**Items listed in a dataset**
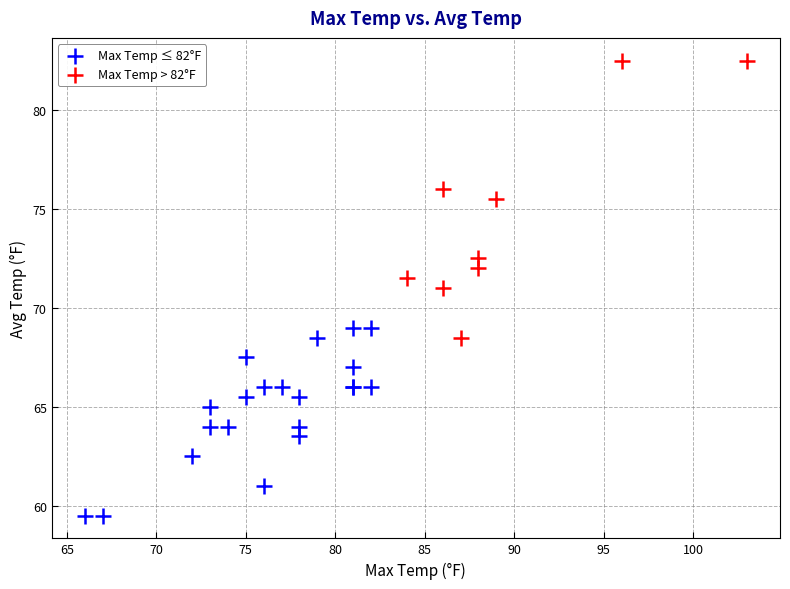

Which series reaches the minimum Y coordinate?

Max Temp ≤ 82°F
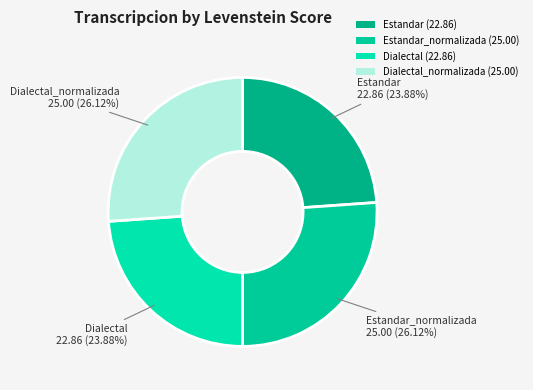

Which category has the smallest portion of the pie?

Estandar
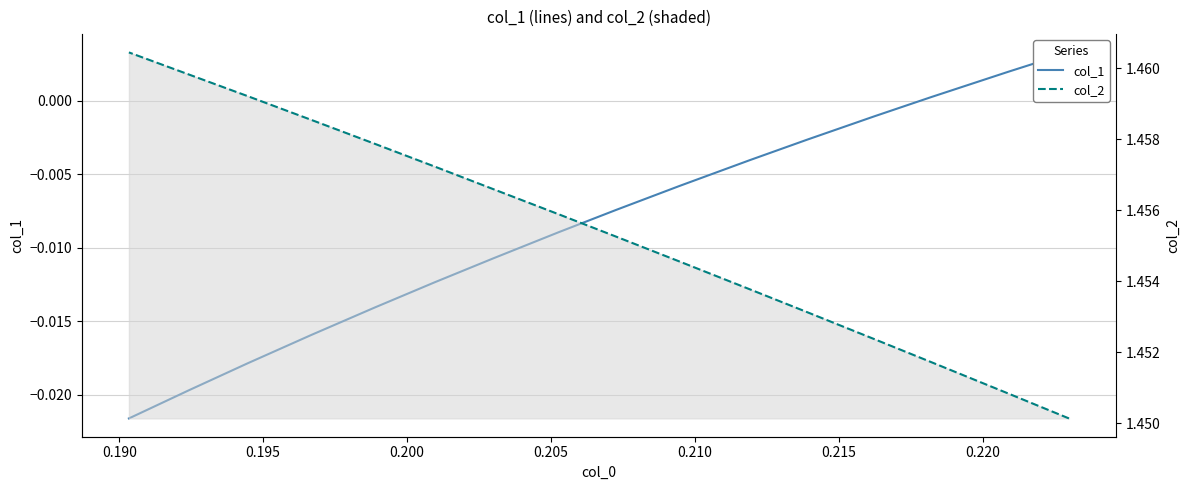

Which series has the largest total across all categories?

col_2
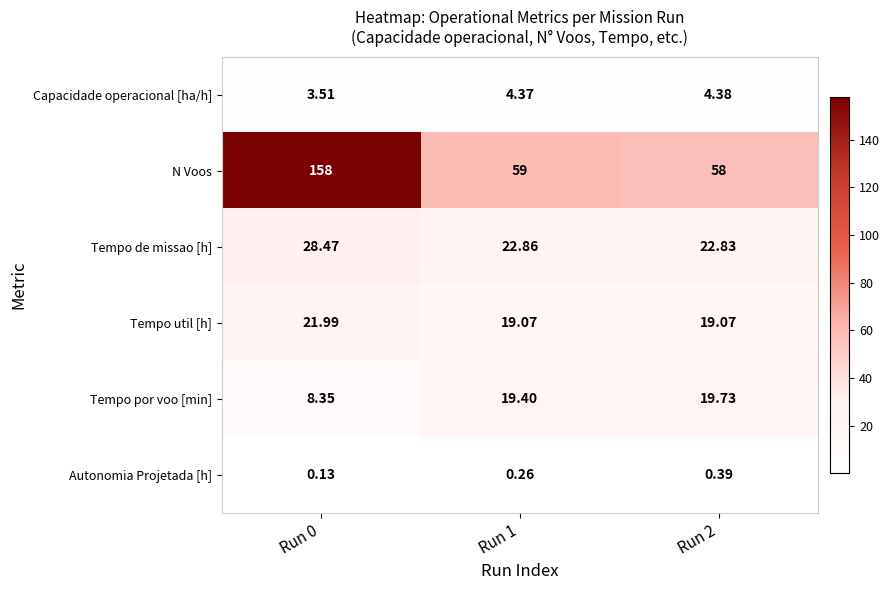

Which series has the widest spread of values?

N Voos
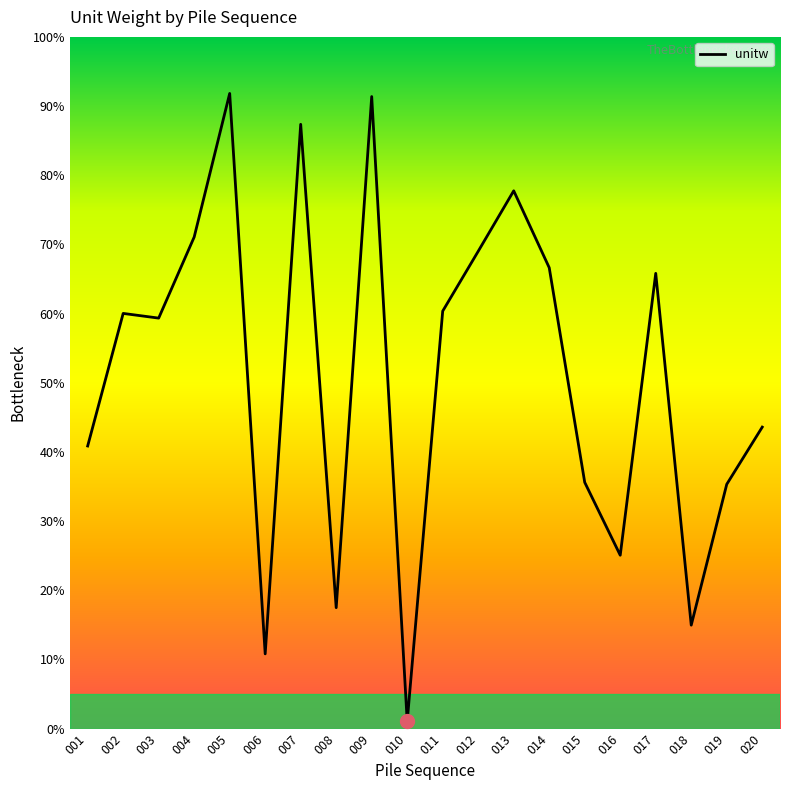

What is the smallest value displayed?

1.0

**REQUIRED ACTION**
Copy out every row above word for word, but omit the pictures.

**ANSWER FOR THIS EXERCISE**
Which series reaches the minimum Y coordinate?

Max Temp ≤ 82°F

Which category has the smallest portion of the pie?

Estandar

Which series has the largest total across all categories?

col_2

Which series has the widest spread of values?

N Voos

What is the smallest value displayed?

1.0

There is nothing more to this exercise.